Sem Prova, Sem Júri: STF Travou o Júri – Boato Não É Prova

Por Silvana de Oliveira

“In Dubio Pro Reo”: STF Reafirma a Necessidade de Provas Mínimas para o Prosseguimento do Júri

Recentemente, o Supremo Tribunal Federal (STF) suspendeu a realização de um júri popular fundamentado unicamente em declarações de terceiros que afirmaram “ouvi dizer” sobre a suposta participação do réu em um crime. A decisão reacende um dos pilares mais importantes do Direito Penal e Processual Penal brasileiro: o princípio do in dubio pro reo.

O que é o princípio “in dubio pro reo”?

Trata-se de um dos fundamentos do devido processo legal e da presunção de inocência, segundo o qual, na dúvida, deve-se decidir em favor do réu. Em outras palavras, se não houver certeza suficiente sobre a culpabilidade do acusado, ele não pode ser condenado — e, em alguns casos, nem sequer ser levado a julgamento popular, como ocorreu neste caso.

O caso concreto: ausência de prova mínima

A decisão do STF teve como fundamento a inexistência de prova mínima que justificasse a submissão do acusado ao Tribunal do Júri. As únicas “provas” apresentadas consistiam em relatos indiretos, do tipo “ouvi dizer que foi ele”, sem elementos objetivos, periciais ou testemunhais diretos que pudessem conferir alguma segurança jurídica ao processo. HABEAS CORPUS Nº 976863 – AL (2025/0020311-6.

O Supremo entendeu que essa base probatória, além de frágil, violava o direito do réu à ampla defesa e ao contraditório. A Corte reforçou que não se pode admitir um julgamento de tamanha gravidade — como o do júri — sem a devida comprovação mínima da materialidade e da autoria do crime.

Por que essa decisão é importante?

A decisão tem um valor simbólico e prático muito relevante:

  1. Reforça o compromisso com o Estado de Direito, onde ninguém deve ser julgado (ou condenado) apenas com base em suposições ou boatos;
  2. Valoriza a prova técnica e testemunhal qualificada, indispensáveis para garantir que o processo penal não se transforme em um instrumento de injustiça;
  3. Estabelece limites à atuação do Ministério Público e do Judiciário, exigindo que qualquer acusação esteja lastreada em elementos concretos e minimamente consistentes.

Implicações práticas para o sistema de justiça

A decisão alerta para a necessidade de rigor investigativo e prudência judicial. Para os operadores do Direito — advogados, promotores, magistrados e peritos —, reforça-se a importância de sustentar acusações e defesas com base em provas materiais, digitais, testemunhos confiáveis e exames técnicos, como os de grafoscopia e demais perícias forenses.

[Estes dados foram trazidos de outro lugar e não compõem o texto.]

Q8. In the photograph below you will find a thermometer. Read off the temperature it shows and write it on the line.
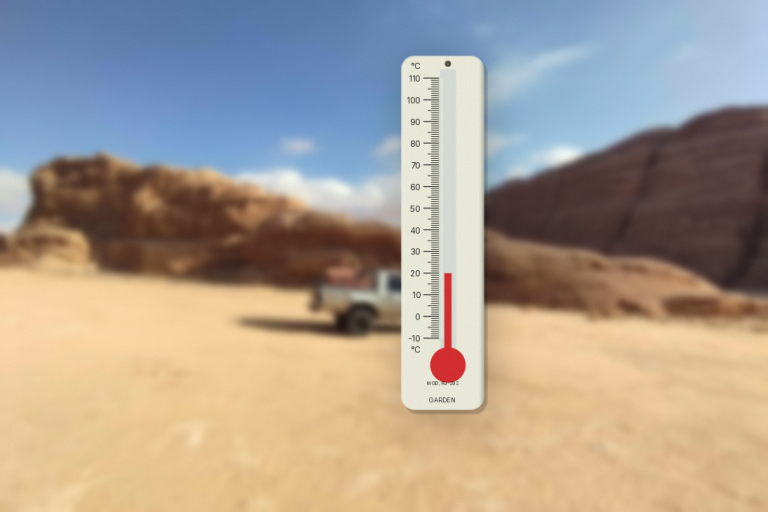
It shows 20 °C
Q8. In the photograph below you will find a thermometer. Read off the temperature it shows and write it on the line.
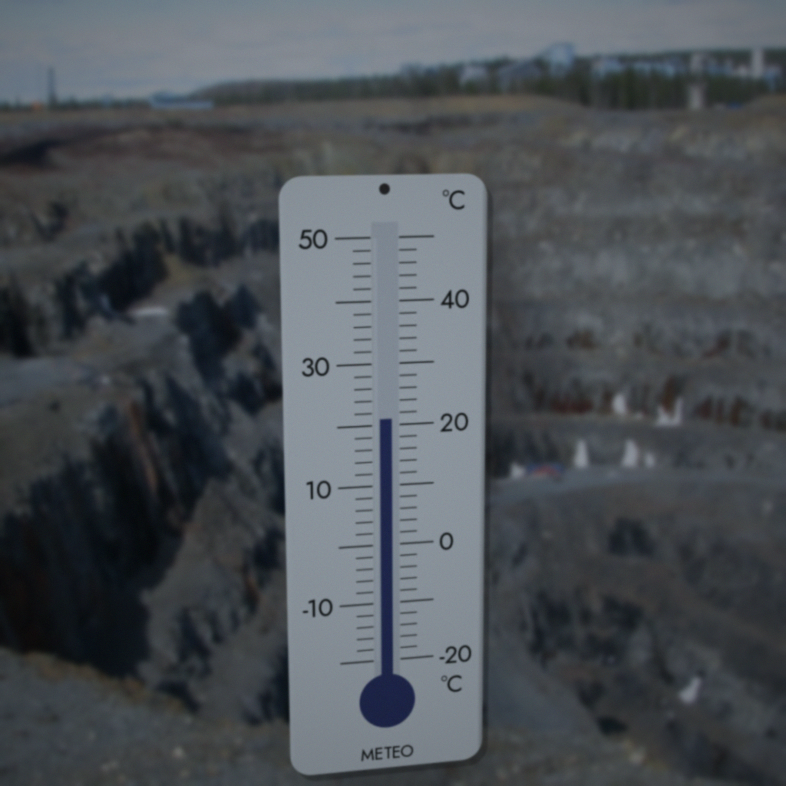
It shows 21 °C
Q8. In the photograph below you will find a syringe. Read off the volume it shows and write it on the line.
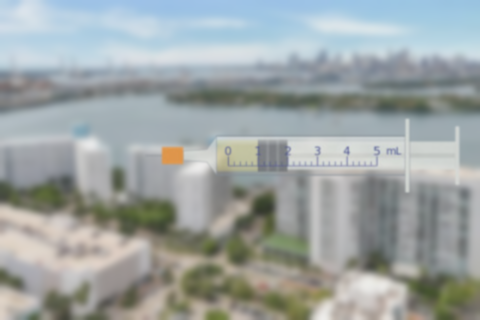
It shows 1 mL
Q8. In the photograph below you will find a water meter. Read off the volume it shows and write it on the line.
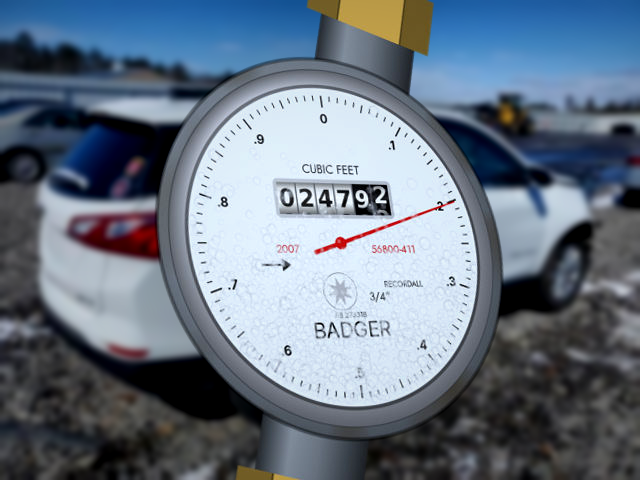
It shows 24792.20 ft³
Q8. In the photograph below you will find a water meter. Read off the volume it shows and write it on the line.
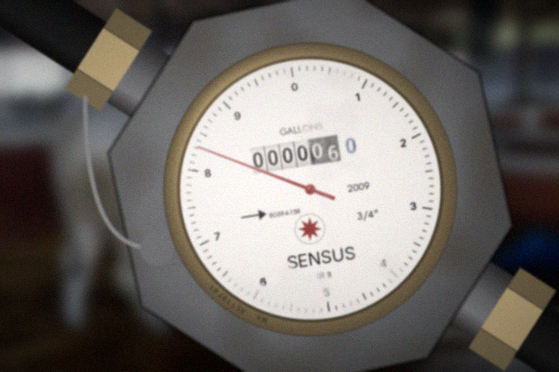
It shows 58.3 gal
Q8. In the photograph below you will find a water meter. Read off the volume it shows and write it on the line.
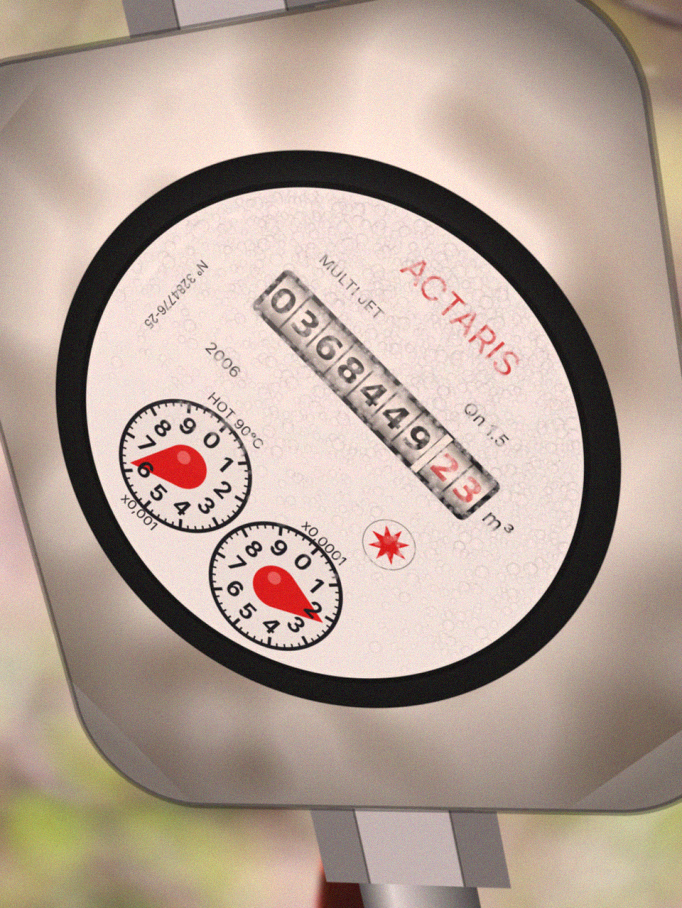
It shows 368449.2362 m³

Além disso, protege o cidadão comum de ser indevidamente submetido ao peso de um processo penal, com todos os seus custos sociais, psicológicos e reputacionais, baseado apenas em conjecturas.

Ao suspender o júri por ausência de prova mínima, o STF não apenas aplicou corretamente o princípio in dubio pro reo, como também mandou um recado claro ao sistema judiciário: sem prova, não há julgamento. A justiça, para ser justa, precisa de fundamentos sólidos, e não de meros ecos do que “alguém ouviu dizer”.


“In dubio pro reo”

A expressão latina in dubio pro reo” significa “na dúvida, a favor do réu” (em tradução livre). Assim, o princípio do “in dubio pro reo” adotado pelo ordenamento jurídico brasileiro expressa que, havendo dúvida no processo penal, por falta de provas, a interpretação do Juiz deve ser em favor do acusado.

Em outras palavras, se a acusação não conseguir apresentar provas que sejam suficientes para demonstrar que o crime ocorreu e quem foi o autor, o Juiz deverá absolver o réu.

A adoção desta regra de interpretação é uma expressão do princípio da presunção de inocência, presente no artigo 5º, inciso LVII da Constituição Federal, que diz que “ninguém será considerado culpado até o trânsito em julgado de sentença penal condenatória”.

O princípio do “in dubio pro reo” está implicitamente adotado no Código de Processo Penal.

Veja o que diz a lei:

Código de Processo Penal – Decreto-lei nº 3.689/1974

Título XII

Da Sentença

Art. 386. O juiz absolverá o réu, mencionando a causa na parte dispositiva, desde que reconheça:

(…)

VII – não existir prova suficiente para a condenação.